Rosenöl mit seinen vielen positiven Eigenschaften für unsere Gefühlswelt und unseren Körper ist ein Allround-Talent. Es lohnt sich einen Blick auf die Reinheit zu werfen.

Rosenöl Verkaufsformen

Seine hervorragenden Eigenschaften werden für Gesichtscremes genutzt. Dabei spielen Alter und Hauttyp keine Rolle. Die pflegenden und zellerneuernden Eigenschaften der Rose kommen jedem Hauttyp zugute. Deswegen gibt es im Handel unzählige Gesichtscremes -auch von führenden Kosmetikherstellen mit Rosenölanteilen.

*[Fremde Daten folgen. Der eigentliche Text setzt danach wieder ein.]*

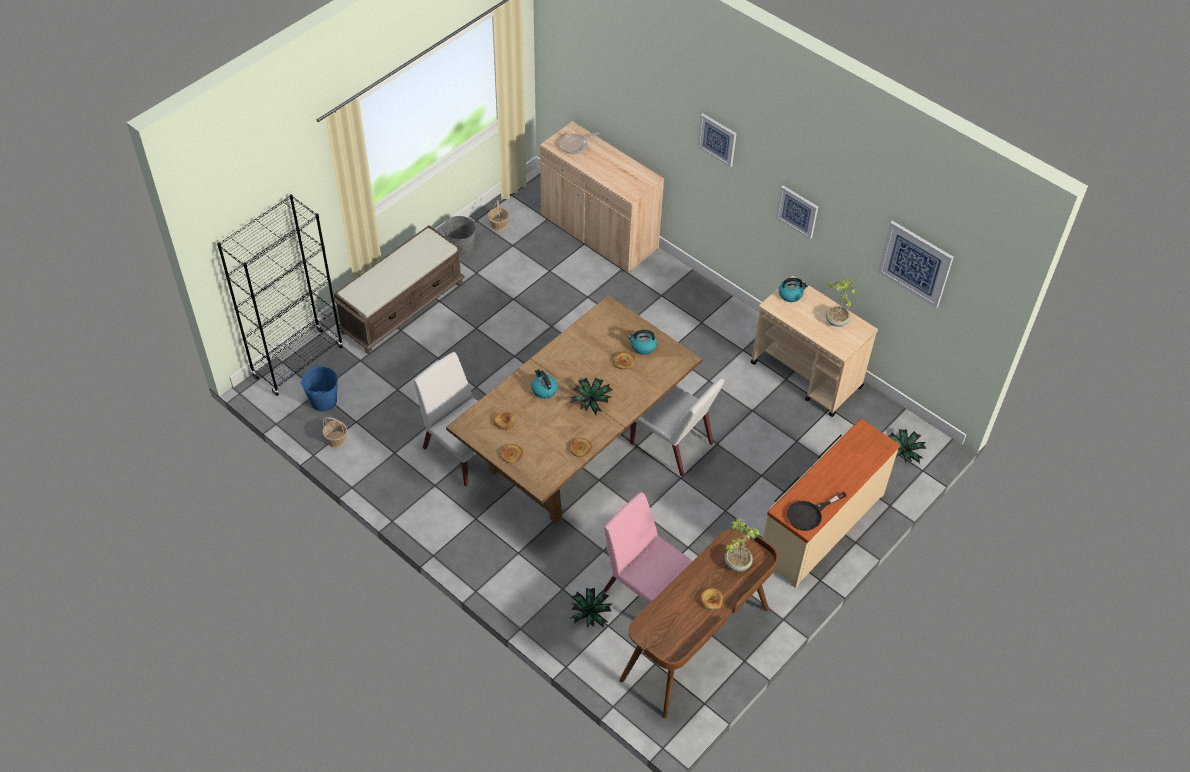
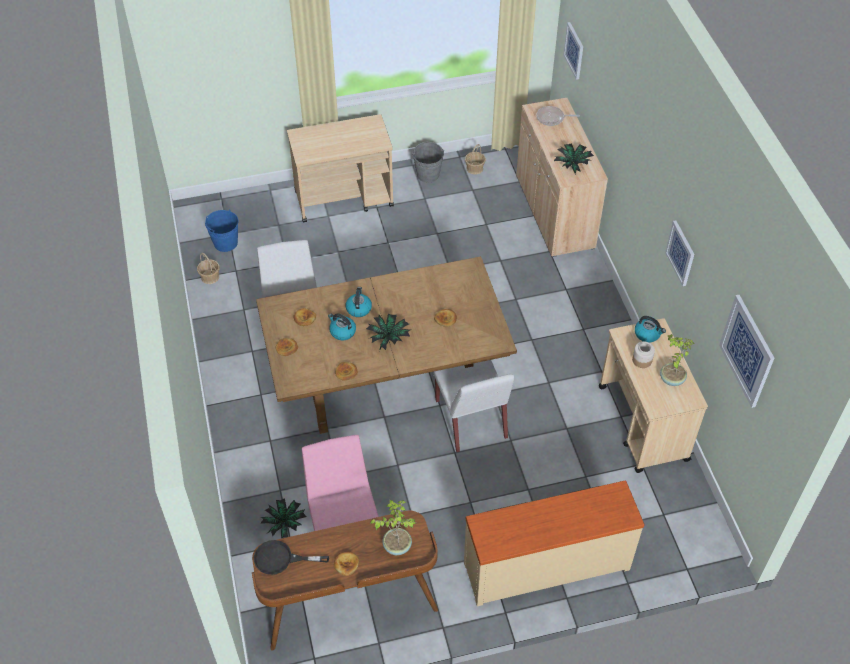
camera: 35 degrees right, 0 degrees up
black bookcase [217,194,343,396] -> none
brown bench [334,225,465,354] -> beige cart [287,114,394,223]
kettle [627,330,657,355] -> kettle moved to [328,313,356,340]
picture [698,113,736,167] -> picture moved to [563,22,583,80]
black frying pan [787,492,847,531] -> black frying pan moved to [254,540,329,575]
potted plant [888,429,926,463] -> potted plant moved to [554,143,594,174]
none -> jar [632,341,655,368]

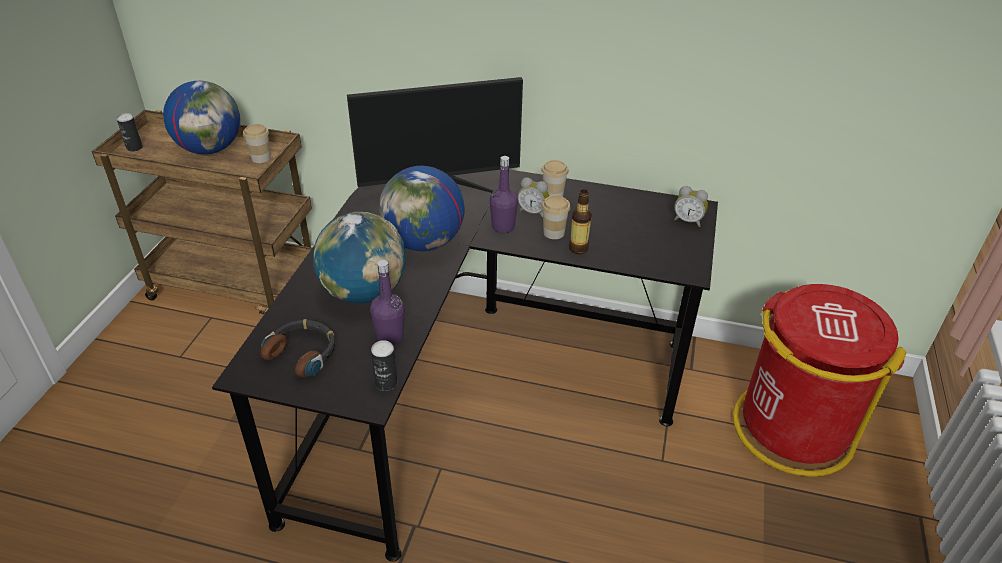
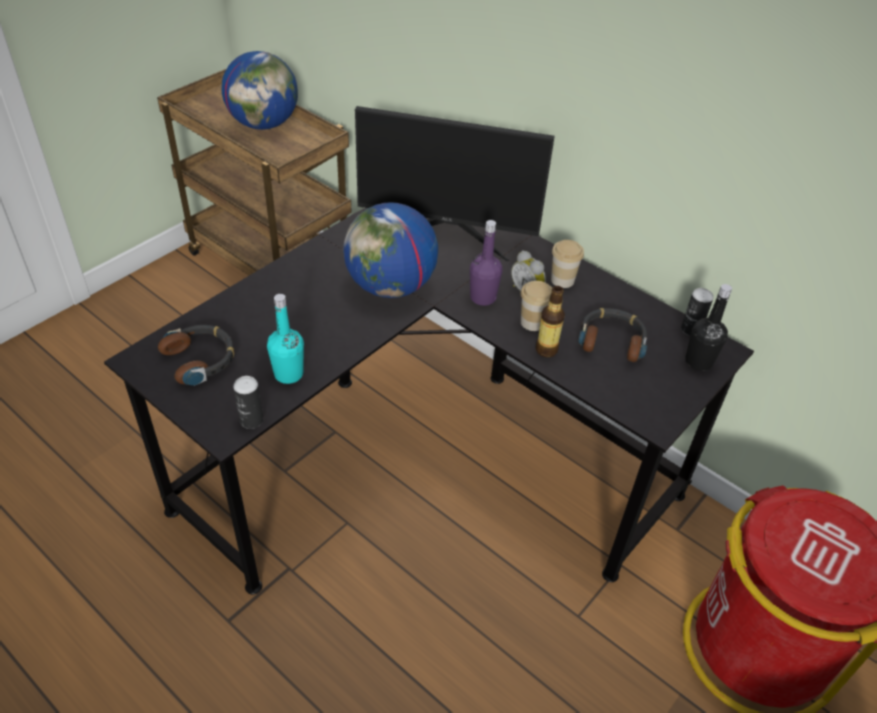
camera: 25 degrees right, 5 degrees up
can [117,113,143,152] -> can moved to [681,288,714,336]
cup [243,124,271,163] -> none
globe [313,211,406,303] -> none
purple bottle [370,260,404,345] -> turquoise bottle [267,294,304,384]
alarm clock [674,186,708,227] -> black bottle [685,284,732,371]
none -> headphones [578,308,647,362]

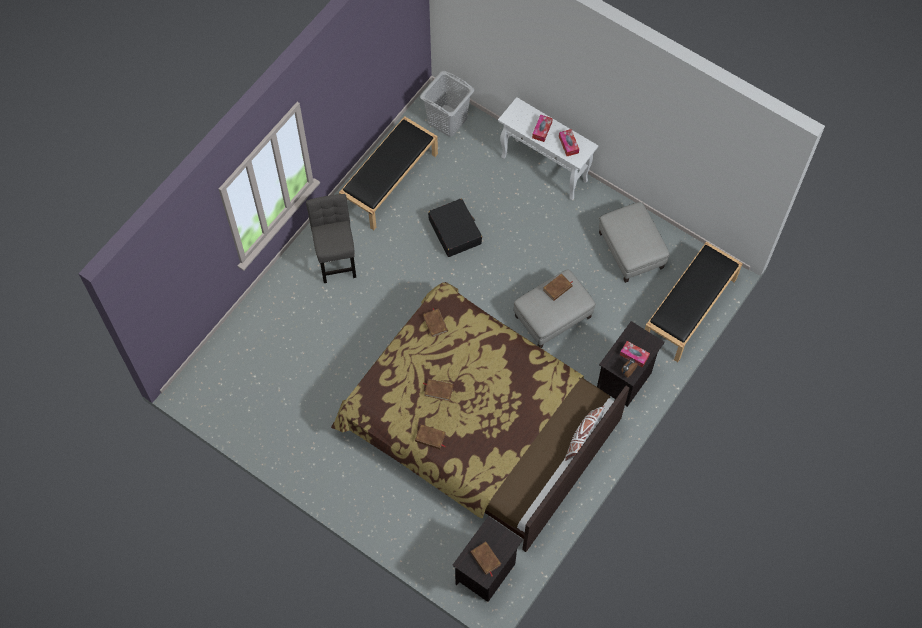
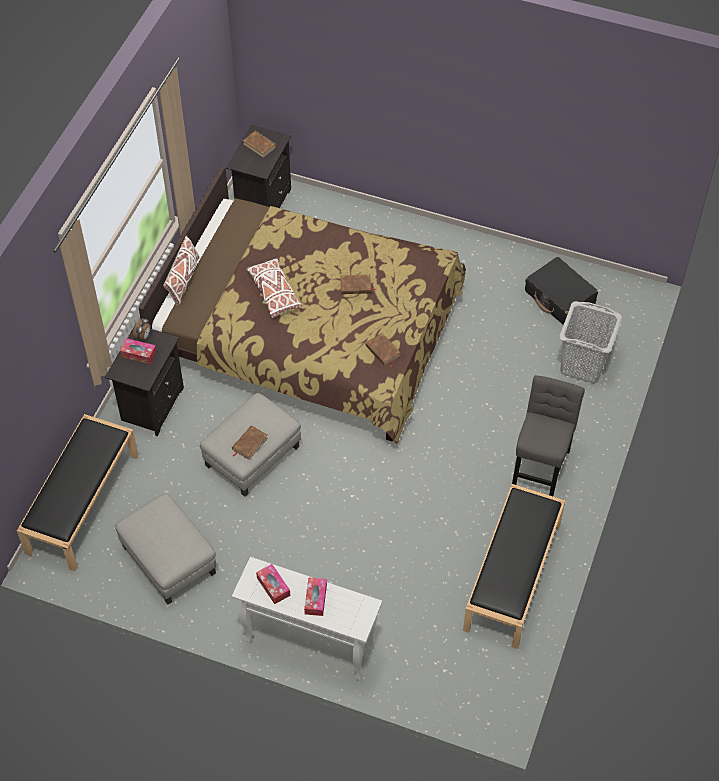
camera: 165 degrees right, 10 degrees down
grey chair [306,194,356,283] -> grey chair turned 135 degrees counterclockwise [512,375,585,496]
brown book [415,425,446,449] -> none
grey laundry basket [420,71,474,137] -> grey laundry basket moved to [559,301,622,384]
black suitcase [428,199,482,257] -> black suitcase moved to [525,257,598,325]
none -> white pillow [246,258,302,318]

Körperlotionen und Badezusätze mit Rosenöl

Rosenöl in Körperlotionen haben den gleichen Effekt und sind genauso wie Gesichtscremes von vielen Herstellern erhältlich. Der betörende Rosenduft umschmeichelt Haut und Sinne gleichermaßen. Da das Öl zur Entspannung von Körper und Geist beiträgt, sind Massage-Öle mit Anteilen von Rosenöl auch oft im Handel erhältlich. Meistens handelt es sich um Kombinationen mit anderen Ölen, die den Entspannungs- und Pflegefaktor verstärken und außerdem noch einen lieblichen Duft verströmen. Badezusätze und Duschgels aus Rosenöl sind oft aufgrund ihrer pflegenden Bestandteile für die tägliche Reinigung der Haut und sogar des Haars zu empfehlen. Sie verleihen ein angenehmes Frische- und Reinheitsgefühl und schützen die Haut vor dem Austrocknen.
Nicht zu vergessenen sind die zahlreichen Parfums, der Kopfnote der blumige Rosenduft ist.

Rosenzäpfchen

Aber auch in Form von Zäpfchen ist Rosenöl erhältlich. Rosenzäpfchen kommen im gynäkologischen Bereich zum Einsatz und stellen eine Alternative zu herkömmlichen Arzneimitteln dar. Bei Scheideninfekten bzw. -pilzen töten sie Keime ab. Des Weiteren halten sie die Vaginal-Schleimhaut feucht. Insbesondere in den Wechseljahren ist das von Bedeutung.